About this task »
All records, exactly as written, minus the pictures: copy them out.

Record extracts »
==*==

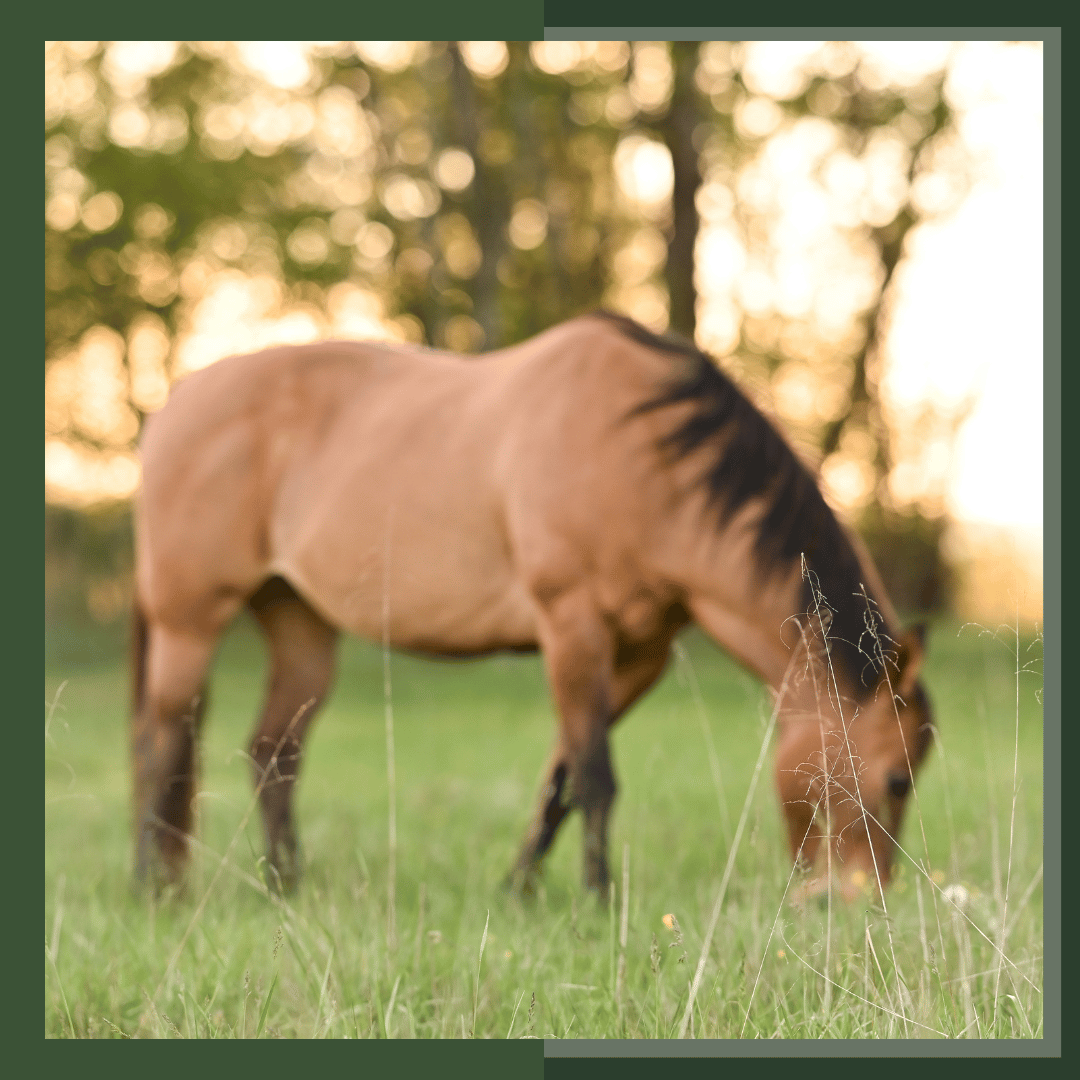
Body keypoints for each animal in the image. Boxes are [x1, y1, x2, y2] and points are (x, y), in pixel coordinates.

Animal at [130, 311, 933, 902]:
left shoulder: (637, 654)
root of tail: (171, 407)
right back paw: (156, 888)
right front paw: (598, 898)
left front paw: (519, 890)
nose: (860, 898)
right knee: (163, 740)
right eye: (895, 778)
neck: (646, 457)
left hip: (298, 622)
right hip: (188, 621)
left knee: (274, 753)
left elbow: (561, 781)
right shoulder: (571, 626)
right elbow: (595, 776)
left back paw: (286, 885)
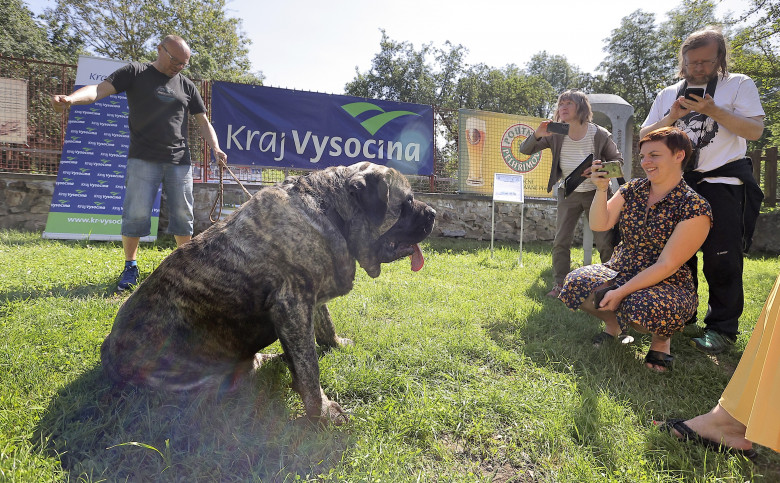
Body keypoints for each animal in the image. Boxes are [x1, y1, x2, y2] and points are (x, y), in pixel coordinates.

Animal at [100, 162, 436, 424]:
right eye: (407, 202)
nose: (433, 212)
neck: (331, 211)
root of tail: (109, 356)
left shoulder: (309, 297)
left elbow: (325, 324)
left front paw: (336, 343)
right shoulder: (292, 304)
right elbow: (310, 368)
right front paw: (323, 411)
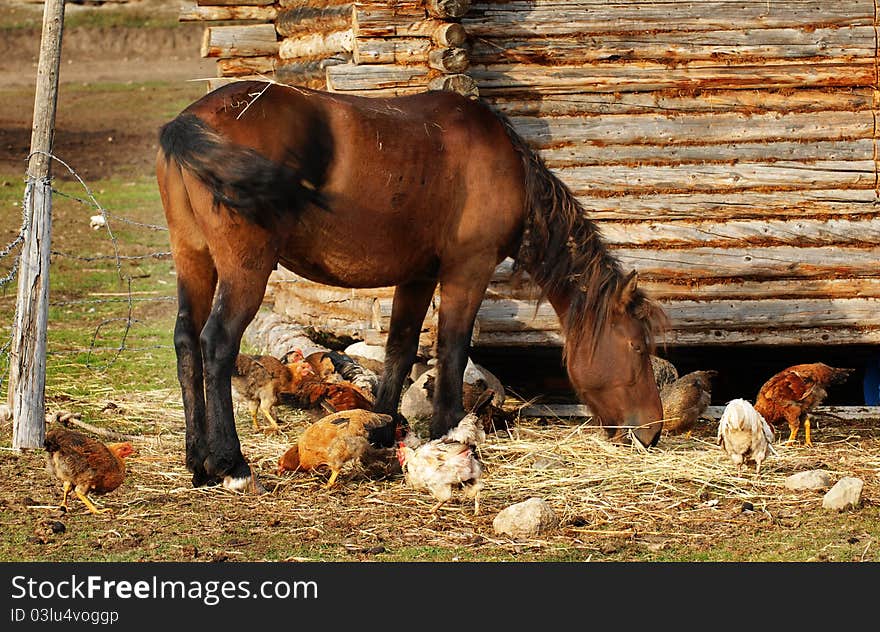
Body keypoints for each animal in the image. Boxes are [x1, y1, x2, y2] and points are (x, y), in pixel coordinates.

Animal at [156, 80, 668, 494]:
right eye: (638, 348)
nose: (653, 431)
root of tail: (187, 122)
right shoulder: (467, 270)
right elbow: (452, 351)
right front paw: (446, 432)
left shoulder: (418, 277)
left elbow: (399, 351)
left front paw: (381, 432)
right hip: (246, 269)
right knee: (216, 344)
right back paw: (231, 465)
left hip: (194, 259)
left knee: (186, 343)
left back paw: (198, 462)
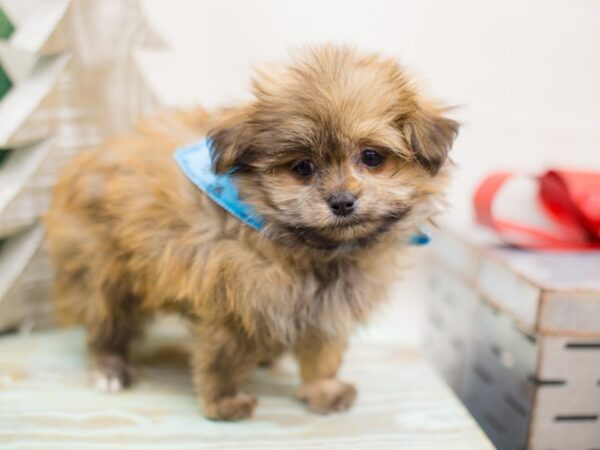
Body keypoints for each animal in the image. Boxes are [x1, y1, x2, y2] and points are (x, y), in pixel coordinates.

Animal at [45, 44, 460, 420]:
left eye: (372, 157)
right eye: (303, 167)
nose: (342, 201)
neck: (309, 247)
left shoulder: (326, 309)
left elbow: (322, 355)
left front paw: (321, 391)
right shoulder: (229, 301)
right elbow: (222, 359)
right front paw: (223, 403)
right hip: (105, 271)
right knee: (107, 323)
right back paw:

==*==

Exercise output »
Body keypoints for each animal in the image. Boxes are [x1, y1, x2, y2] and points are (x, y), in pixel coordinates.

Animal at [130, 311, 933, 902]:
left shoulder: (637, 654)
root of tail: (171, 407)
right back paw: (156, 888)
right front paw: (598, 898)
left front paw: (519, 890)
nose: (860, 898)
right knee: (163, 740)
right eye: (895, 778)
neck: (646, 457)
left hip: (298, 622)
right hip: (188, 621)
left knee: (274, 753)
left elbow: (561, 781)
right shoulder: (571, 626)
right elbow: (595, 776)
left back paw: (286, 885)
Body keypoints for each animal in the image. Boxes are [x1, y1, x2, y2] and points are (x, y), in pixel coordinates.

Animal at [100, 162, 436, 424]:
right eye: (407, 202)
nose: (433, 212)
neck: (331, 211)
root of tail: (109, 356)
left shoulder: (309, 297)
left elbow: (325, 324)
left front paw: (336, 343)
right shoulder: (292, 304)
right elbow: (310, 368)
right front paw: (323, 411)
Body keypoints for each animal in the image. Boxes are [x1, y1, x2, y2] and points are (x, y), in pixel coordinates.

Animal at [156, 80, 668, 494]:
right eye: (638, 348)
nose: (653, 431)
root of tail: (187, 122)
right shoulder: (467, 270)
right elbow: (452, 351)
right front paw: (446, 432)
left shoulder: (418, 277)
left elbow: (399, 351)
left front paw: (381, 432)
right hip: (246, 269)
right knee: (216, 344)
right back paw: (231, 465)
left hip: (194, 259)
left knee: (186, 343)
left back paw: (198, 462)
Body keypoints for each animal in the image. Boxes are [x1, y1, x2, y2] and points are (x, y), in pixel coordinates.

Animal at [45, 44, 460, 420]:
left eye: (372, 157)
right eye: (303, 167)
nose: (342, 201)
neck: (309, 247)
left shoulder: (326, 309)
left elbow: (322, 355)
left front paw: (321, 391)
right shoulder: (229, 301)
right elbow: (222, 359)
right front paw: (223, 403)
right hip: (105, 271)
right knee: (107, 323)
right back paw:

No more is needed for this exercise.